━━━━━ Tekst
Dzień 3 maja 1981 r. pozostanie na zawsze żywy w pamięci mieszkańców Ostrowca i Regionu Świętokrzyskiego. Sztandar nasz jako jeden z pierwszych w Polsce brał udział w wielu uroczystościach związkowych i państwowych, był i jest symbolem NSZZ „Solidarność”.

13 grudnia 1981 r. peerelowscy oprawcy wprowadzili stan wojenny. Wielu naszych kolegów było internowanych, wielu zostało uwięzionych, wielu wygnanych z kraju. Zagrożeniem dla komunistycznego ładu byli nie tylko ludzie ale i wszystko to, co kojarzyło się z „Solidarnością”. Istnienie naszego sztandaru zostało zagrożone. Tylko dzięki wielkiej determinacji, odpowiedzialności i heroizmowi kilku osób sztandar został uratowany.
━━━━━━━━━━
━━━━━ Fragmenty rekordów
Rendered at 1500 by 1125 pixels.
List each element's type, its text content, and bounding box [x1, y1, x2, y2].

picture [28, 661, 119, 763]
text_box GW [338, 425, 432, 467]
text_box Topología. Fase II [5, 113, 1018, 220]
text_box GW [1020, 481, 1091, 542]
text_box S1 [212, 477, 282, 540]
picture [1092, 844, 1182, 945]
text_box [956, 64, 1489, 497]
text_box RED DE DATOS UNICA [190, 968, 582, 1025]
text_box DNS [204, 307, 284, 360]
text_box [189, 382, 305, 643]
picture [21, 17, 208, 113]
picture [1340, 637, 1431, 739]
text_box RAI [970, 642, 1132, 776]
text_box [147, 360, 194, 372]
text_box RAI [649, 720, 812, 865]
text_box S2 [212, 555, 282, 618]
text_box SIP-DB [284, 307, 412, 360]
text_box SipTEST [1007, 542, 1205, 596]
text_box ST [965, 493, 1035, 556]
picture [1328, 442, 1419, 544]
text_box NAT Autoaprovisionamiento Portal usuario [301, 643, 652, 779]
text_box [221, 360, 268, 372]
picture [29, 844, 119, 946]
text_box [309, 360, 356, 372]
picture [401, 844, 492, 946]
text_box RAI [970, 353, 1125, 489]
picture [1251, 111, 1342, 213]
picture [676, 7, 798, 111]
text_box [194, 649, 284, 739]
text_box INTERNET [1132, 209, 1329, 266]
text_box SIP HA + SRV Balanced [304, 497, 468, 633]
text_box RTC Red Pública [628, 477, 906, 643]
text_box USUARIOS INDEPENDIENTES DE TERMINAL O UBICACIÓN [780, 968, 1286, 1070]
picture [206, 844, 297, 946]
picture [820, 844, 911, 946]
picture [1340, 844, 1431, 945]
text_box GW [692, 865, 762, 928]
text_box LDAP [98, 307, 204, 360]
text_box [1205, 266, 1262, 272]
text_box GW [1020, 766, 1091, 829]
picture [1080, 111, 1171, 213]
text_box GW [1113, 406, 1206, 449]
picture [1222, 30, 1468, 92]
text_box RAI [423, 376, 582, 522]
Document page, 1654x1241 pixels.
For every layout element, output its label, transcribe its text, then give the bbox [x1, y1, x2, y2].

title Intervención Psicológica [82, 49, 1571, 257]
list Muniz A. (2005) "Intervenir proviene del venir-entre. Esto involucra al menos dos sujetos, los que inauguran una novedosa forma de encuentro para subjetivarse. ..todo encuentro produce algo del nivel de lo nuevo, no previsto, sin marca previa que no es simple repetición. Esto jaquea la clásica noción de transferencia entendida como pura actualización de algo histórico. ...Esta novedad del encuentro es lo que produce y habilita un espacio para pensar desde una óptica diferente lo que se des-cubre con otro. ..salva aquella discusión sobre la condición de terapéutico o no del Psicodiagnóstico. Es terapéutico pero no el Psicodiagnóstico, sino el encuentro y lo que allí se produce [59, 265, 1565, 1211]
━━━━━━━━━━
→ **Zadania do wykonania**
1. Proszę wymienić wszystko, co według tekstu o sztandarze spotkało wielu kolegów po wprowadzeniu stanu wojennego.
2. Przepisz dosłownie z tekstu o sztandarze fragment od „13 grudnia 1981” aż do „sztandar został uratowany.”.

→ **Rozwiązania zadań**
1. internowanie, uwięzienie, wygnanie z kraju

2.
13 grudnia 1981 r. peerelowscy oprawcy wprowadzili stan wojenny. Wielu naszych kolegów było internowanych, wielu zostało uwięzionych, wielu wygnanych z kraju. Zagrożeniem dla komunistycznego ładu byli nie tylko ludzie ale i wszystko to, co kojarzyło się z „Solidarnością”. Istnienie naszego sztandaru zostało zagrożone. Tylko dzięki wielkiej determinacji, odpowiedzialności i heroizmowi kilku osób sztandar został uratowany.